(Supplied entries begins)

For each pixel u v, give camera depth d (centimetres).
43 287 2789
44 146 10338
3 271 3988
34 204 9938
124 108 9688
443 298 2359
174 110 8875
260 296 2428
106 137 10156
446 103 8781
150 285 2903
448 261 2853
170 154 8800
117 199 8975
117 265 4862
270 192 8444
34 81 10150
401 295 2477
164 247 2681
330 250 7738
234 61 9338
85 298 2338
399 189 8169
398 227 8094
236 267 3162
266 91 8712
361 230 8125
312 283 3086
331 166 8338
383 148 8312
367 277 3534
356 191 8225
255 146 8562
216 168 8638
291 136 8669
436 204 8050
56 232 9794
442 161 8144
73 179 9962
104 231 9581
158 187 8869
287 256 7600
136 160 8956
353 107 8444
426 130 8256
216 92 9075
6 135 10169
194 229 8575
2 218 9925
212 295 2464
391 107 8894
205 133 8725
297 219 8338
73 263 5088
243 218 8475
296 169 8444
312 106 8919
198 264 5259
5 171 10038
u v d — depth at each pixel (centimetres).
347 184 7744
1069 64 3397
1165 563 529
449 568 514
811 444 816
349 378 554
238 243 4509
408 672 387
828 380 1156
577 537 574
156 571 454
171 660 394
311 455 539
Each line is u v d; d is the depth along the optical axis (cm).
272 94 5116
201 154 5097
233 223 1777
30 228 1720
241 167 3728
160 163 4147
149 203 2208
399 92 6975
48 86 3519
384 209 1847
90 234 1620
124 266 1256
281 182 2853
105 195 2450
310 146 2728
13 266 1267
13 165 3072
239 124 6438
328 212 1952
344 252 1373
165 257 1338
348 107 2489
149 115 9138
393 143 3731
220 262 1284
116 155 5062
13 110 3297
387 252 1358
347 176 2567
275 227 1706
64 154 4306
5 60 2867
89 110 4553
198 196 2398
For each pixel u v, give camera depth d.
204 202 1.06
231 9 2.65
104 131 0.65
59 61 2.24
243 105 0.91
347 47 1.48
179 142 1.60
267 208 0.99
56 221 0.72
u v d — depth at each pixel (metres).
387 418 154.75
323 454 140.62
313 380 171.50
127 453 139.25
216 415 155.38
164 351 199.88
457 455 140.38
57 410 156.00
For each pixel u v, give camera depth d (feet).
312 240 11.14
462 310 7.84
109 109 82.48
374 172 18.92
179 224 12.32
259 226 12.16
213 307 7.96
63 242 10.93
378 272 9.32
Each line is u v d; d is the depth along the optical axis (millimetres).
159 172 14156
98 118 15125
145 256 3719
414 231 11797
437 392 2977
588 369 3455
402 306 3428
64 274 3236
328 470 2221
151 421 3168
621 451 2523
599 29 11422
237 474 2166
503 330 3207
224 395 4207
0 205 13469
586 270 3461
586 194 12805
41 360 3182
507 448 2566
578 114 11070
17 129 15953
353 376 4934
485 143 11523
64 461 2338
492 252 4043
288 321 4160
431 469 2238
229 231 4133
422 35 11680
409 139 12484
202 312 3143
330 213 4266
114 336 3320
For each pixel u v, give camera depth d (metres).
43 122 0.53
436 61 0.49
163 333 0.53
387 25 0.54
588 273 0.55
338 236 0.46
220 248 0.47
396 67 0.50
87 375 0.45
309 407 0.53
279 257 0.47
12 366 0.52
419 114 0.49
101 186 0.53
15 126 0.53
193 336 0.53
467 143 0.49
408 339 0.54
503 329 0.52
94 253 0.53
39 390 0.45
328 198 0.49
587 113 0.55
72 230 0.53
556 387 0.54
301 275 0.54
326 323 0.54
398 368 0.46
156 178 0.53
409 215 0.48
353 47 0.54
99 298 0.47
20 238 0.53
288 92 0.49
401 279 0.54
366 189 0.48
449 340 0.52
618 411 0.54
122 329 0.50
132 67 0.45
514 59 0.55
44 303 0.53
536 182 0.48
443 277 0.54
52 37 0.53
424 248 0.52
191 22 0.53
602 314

(Supplied entries ends)

Your objective - Beginning at the line above that contains "408 672 387", return each line exactly through the line that contains "503 329 0.52", and no others.

Expected output -
408 672 387
828 380 1156
577 537 574
156 571 454
171 660 394
311 455 539
Each line is u v d; d is the depth along the optical axis (cm).
272 94 5116
201 154 5097
233 223 1777
30 228 1720
241 167 3728
160 163 4147
149 203 2208
399 92 6975
48 86 3519
384 209 1847
90 234 1620
124 266 1256
281 182 2853
105 195 2450
310 146 2728
13 266 1267
13 165 3072
239 124 6438
328 212 1952
344 252 1373
165 257 1338
348 107 2489
149 115 9138
393 143 3731
220 262 1284
116 155 5062
13 110 3297
387 252 1358
347 176 2567
275 227 1706
64 154 4306
5 60 2867
89 110 4553
198 196 2398
For each pixel u v, give camera depth d.
204 202 1.06
231 9 2.65
104 131 0.65
59 61 2.24
243 105 0.91
347 47 1.48
179 142 1.60
267 208 0.99
56 221 0.72
u v d — depth at each pixel (metres).
387 418 154.75
323 454 140.62
313 380 171.50
127 453 139.25
216 415 155.38
164 351 199.88
457 455 140.38
57 410 156.00
For each pixel u v, give camera depth d (feet).
312 240 11.14
462 310 7.84
109 109 82.48
374 172 18.92
179 224 12.32
259 226 12.16
213 307 7.96
63 242 10.93
378 272 9.32
Each line is u v d; d is the depth along the optical axis (millimetres).
159 172 14156
98 118 15125
145 256 3719
414 231 11797
437 392 2977
588 369 3455
402 306 3428
64 274 3236
328 470 2221
151 421 3168
621 451 2523
599 29 11422
237 474 2166
503 330 3207
224 395 4207
0 205 13469
586 270 3461
586 194 12805
41 360 3182
507 448 2566
578 114 11070
17 129 15953
353 376 4934
485 143 11523
64 461 2338
492 252 4043
288 321 4160
431 469 2238
229 231 4133
422 35 11680
409 139 12484
202 312 3143
330 213 4266
114 336 3320
For each pixel u v, give camera depth d (metres).
43 122 0.53
436 61 0.49
163 333 0.53
387 25 0.54
588 273 0.55
338 236 0.46
220 248 0.47
396 67 0.50
87 375 0.45
309 407 0.53
279 257 0.47
12 366 0.52
419 114 0.49
101 186 0.53
15 126 0.53
193 336 0.53
467 143 0.49
408 339 0.54
503 329 0.52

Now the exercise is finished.